### Work to be completed
Look below for the line that has "Answer : [’ROJ’] |". Set down the lines from there through the line that has "Answer : [’FYO’] |", exactly as written.

### Data supplied

++++++++++++++++++++

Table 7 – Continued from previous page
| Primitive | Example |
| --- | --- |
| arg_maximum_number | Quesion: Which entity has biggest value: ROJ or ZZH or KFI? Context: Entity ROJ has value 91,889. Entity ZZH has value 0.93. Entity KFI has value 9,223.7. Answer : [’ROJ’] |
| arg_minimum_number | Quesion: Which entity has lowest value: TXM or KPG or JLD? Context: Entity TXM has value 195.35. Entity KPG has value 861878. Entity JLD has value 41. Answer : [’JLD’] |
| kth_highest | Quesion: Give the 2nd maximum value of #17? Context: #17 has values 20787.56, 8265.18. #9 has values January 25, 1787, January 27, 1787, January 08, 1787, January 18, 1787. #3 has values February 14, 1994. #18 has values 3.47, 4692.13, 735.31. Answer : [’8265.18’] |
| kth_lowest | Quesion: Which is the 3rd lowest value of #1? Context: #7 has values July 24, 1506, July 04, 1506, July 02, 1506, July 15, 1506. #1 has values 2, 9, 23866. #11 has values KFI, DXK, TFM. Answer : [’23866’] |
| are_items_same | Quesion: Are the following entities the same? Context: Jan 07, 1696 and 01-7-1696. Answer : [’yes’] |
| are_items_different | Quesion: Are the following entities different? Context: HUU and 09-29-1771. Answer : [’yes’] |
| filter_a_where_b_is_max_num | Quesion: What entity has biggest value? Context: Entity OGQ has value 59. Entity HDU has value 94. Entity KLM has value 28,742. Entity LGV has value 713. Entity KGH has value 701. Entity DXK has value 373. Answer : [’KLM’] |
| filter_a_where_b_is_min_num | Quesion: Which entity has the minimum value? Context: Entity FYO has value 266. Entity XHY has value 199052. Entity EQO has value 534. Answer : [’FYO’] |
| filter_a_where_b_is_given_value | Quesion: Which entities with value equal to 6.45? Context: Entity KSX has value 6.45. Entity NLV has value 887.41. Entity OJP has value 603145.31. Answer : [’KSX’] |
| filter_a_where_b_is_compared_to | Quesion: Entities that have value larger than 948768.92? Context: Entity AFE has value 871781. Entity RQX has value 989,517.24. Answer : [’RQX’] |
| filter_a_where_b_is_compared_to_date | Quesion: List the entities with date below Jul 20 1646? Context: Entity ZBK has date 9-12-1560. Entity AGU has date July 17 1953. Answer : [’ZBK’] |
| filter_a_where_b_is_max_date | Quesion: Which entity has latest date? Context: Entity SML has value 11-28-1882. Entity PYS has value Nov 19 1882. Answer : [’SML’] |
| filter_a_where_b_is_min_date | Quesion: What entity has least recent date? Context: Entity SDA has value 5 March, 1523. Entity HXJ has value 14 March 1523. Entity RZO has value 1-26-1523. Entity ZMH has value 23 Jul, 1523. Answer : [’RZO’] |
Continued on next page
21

++++++++++++++++++++

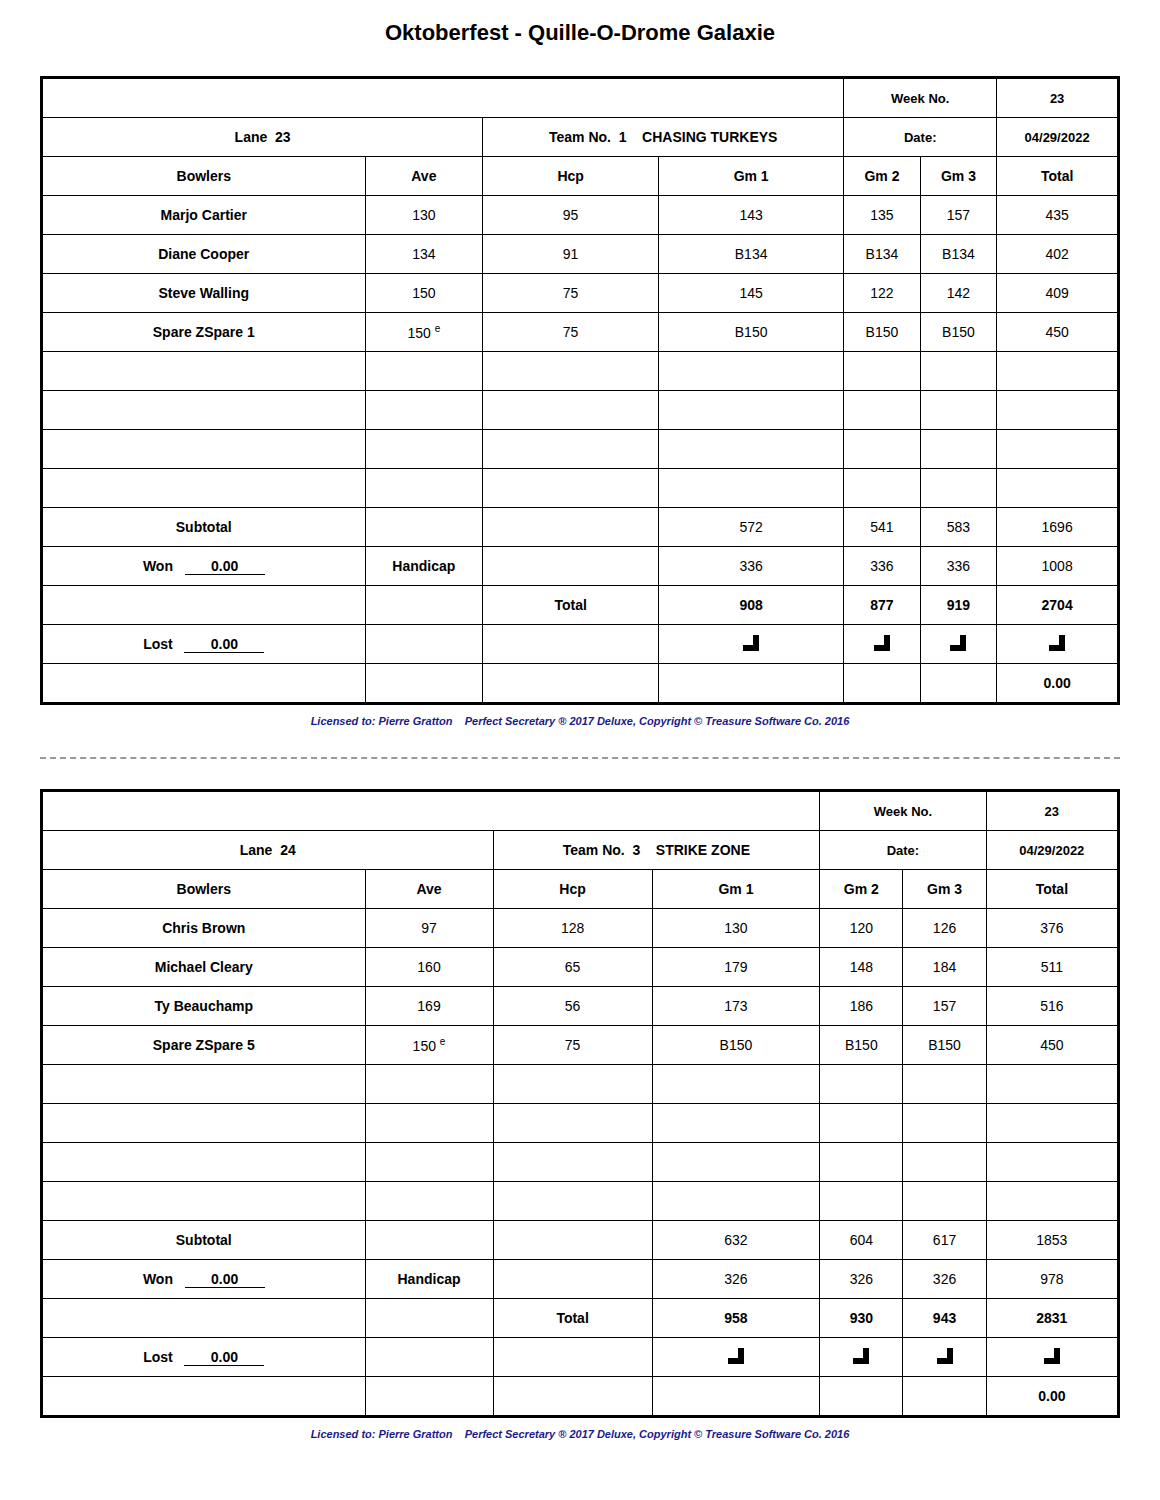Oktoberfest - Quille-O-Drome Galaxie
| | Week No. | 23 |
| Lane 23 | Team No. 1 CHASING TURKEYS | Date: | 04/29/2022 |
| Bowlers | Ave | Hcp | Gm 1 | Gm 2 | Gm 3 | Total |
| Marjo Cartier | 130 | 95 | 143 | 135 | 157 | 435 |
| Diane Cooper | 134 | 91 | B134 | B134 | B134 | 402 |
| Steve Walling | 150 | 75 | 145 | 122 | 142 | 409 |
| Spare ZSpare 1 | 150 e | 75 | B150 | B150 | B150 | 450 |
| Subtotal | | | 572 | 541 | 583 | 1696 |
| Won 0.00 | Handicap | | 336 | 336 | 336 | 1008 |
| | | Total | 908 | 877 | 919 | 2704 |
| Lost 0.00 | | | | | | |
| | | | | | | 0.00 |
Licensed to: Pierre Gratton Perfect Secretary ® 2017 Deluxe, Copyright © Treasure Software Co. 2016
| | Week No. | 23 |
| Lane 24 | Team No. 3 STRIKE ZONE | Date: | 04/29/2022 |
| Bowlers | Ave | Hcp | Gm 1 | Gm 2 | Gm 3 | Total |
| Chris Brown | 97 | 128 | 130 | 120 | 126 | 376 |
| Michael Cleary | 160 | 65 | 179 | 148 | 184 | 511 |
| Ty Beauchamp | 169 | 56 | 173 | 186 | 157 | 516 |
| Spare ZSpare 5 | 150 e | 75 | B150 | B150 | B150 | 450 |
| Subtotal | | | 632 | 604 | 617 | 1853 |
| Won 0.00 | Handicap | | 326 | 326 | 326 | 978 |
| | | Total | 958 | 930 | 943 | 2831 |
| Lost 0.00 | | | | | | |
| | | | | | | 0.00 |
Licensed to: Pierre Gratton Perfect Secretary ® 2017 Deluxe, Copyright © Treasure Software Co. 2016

++++++++++++++++++++

### Task result
| arg_maximum_number | Quesion: Which entity has biggest value: ROJ or ZZH or KFI? Context: Entity ROJ has value 91,889. Entity ZZH has value 0.93. Entity KFI has value 9,223.7. Answer : [’ROJ’] |
| arg_minimum_number | Quesion: Which entity has lowest value: TXM or KPG or JLD? Context: Entity TXM has value 195.35. Entity KPG has value 861878. Entity JLD has value 41. Answer : [’JLD’] |
| kth_highest | Quesion: Give the 2nd maximum value of #17? Context: #17 has values 20787.56, 8265.18. #9 has values January 25, 1787, January 27, 1787, January 08, 1787, January 18, 1787. #3 has values February 14, 1994. #18 has values 3.47, 4692.13, 735.31. Answer : [’8265.18’] |
| kth_lowest | Quesion: Which is the 3rd lowest value of #1? Context: #7 has values July 24, 1506, July 04, 1506, July 02, 1506, July 15, 1506. #1 has values 2, 9, 23866. #11 has values KFI, DXK, TFM. Answer : [’23866’] |
| are_items_same | Quesion: Are the following entities the same? Context: Jan 07, 1696 and 01-7-1696. Answer : [’yes’] |
| are_items_different | Quesion: Are the following entities different? Context: HUU and 09-29-1771. Answer : [’yes’] |
| filter_a_where_b_is_max_num | Quesion: What entity has biggest value? Context: Entity OGQ has value 59. Entity HDU has value 94. Entity KLM has value 28,742. Entity LGV has value 713. Entity KGH has value 701. Entity DXK has value 373. Answer : [’KLM’] |
| filter_a_where_b_is_min_num | Quesion: Which entity has the minimum value? Context: Entity FYO has value 266. Entity XHY has value 199052. Entity EQO has value 534. Answer : [’FYO’] |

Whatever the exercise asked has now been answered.